Reste le financement du solde : sur le cas type à Saint-Jean-de-Moirans, le reste à charge d'un ménage très modeste ressort à 6 000 € après aide ANAH et prise en charge de l'accompagnement. Étalé sur quinze ans en éco-prêt à taux zéro, cela représente de l'ordre de 35 € par mois, à comparer aux 1 700 € d'économie annuelle attendue sur la facture d'énergie.

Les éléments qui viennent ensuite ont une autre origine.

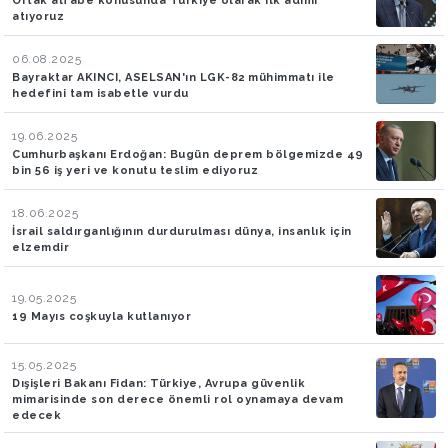
Ortak alfabe konusunda Türkiye olarak ilk adımı
atıyoruz
06.08.2025
Bayraktar AKINCI, ASELSAN'ın LGK-82 mühimmatı ile
hedefini tam isabetle vurdu
19.06.2025
Cumhurbaşkanı Erdoğan: Bugün deprem bölgemizde 49
bin 56 iş yeri ve konutu teslim ediyoruz
18.06.2025
İsrail saldırganlığının durdurulması dünya, insanlık için
elzemdir
19.05.2025
19 Mayıs coşkuyla kutlanıyor
15.05.2025
Dışişleri Bakanı Fidan: Türkiye, Avrupa güvenlik
mimarisinde son derece önemli rol oynamaya devam
edecek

Le cas de référence retenu ici porte sur 115 m², en zone H1c : après un bouquet complet, la consommation recule d'environ 15 800 kWh par an, soit près de 1 700 € au tarif de référence. Côté financement, l'assiette est plafonnée à 40 000 € HT dès trois classes gagnées, l'aide ANAH s'échelonne de 4 000 € à 32 000 € selon le revenu fiscal de référence, et l'accompagnement obligatoire est pris en charge jusqu'à 2 000 €.
Combien de logements concernés ? À Saint-Jean-de-Moirans, 534 résidences principales dépendent d'une énergie fossile (37 % du parc). C'est dans ce sous-ensemble que la remise à niveau d'un logement mis en location produit les écarts de consommation les plus élevés avant et après travaux.
Le climat entre dans le calcul réglementaire : la zone H1c applicable à Saint-Jean-de-Moirans correspond à une base de 250 kWh/m²/an. Plus cette base est élevée, plus la remise à niveau d'un logement mis en location rentabilise vite son surcoût, à performance identique.
Situer le projet dans son département : à Saint-Jean-de-Moirans, en Isère, les mêmes barèmes nationaux s'appliquent, mais les prix d'entreprise et les délais varient d'un bassin à l'autre. Consulter trois devis sur la remise à niveau d'un logement mis en location dans ce périmètre reste la seule façon d'objectiver le coût.
Ce qu'il reste à payer, mois par mois : sur le cas type à Saint-Jean-de-Moirans, 6 000 € après aides, soit de l'ordre de 35 € mensuels sur quinze ans en prêt à taux zéro. L'économie de facture attendue, 1 700 € par an, absorbe une part significative de cette mensualité.
Maisons ou logements collectifs, la réponse technique diffère : à Saint-Jean-de-Moirans, la part de maisons atteint 75 % du parc (1 082 logements). Pour la remise à niveau d'un logement mis en location, cela signifie que la vacance du logement pendant les travaux lourds conditionne la majorité des chantiers plutôt qu'une minorité de cas.
L'écueil le plus coûteux reste un engagement de conventionnement signé sans simuler le manque à gagner locatif. Sa reprise après coup coûte couramment 10 à 20 % du poste, soit 1 728 600 € à 3 457 200 € sur le chiffrage retenu à Saint-Jean-de-Moirans — un montant qui n'est jamais couvert une seconde fois par l'aide, déjà consommée.
Avant de choisir, regarder ce qui chauffe déjà : à Saint-Jean-de-Moirans, le gaz couvre 35 % du parc, le fioul 2 %, l'électricité 54 %. La remise à niveau d'un logement mis en location s'apprécie à l'aune de cette énergie de départ, seule référence pour estimer l'économie réellement obtenue.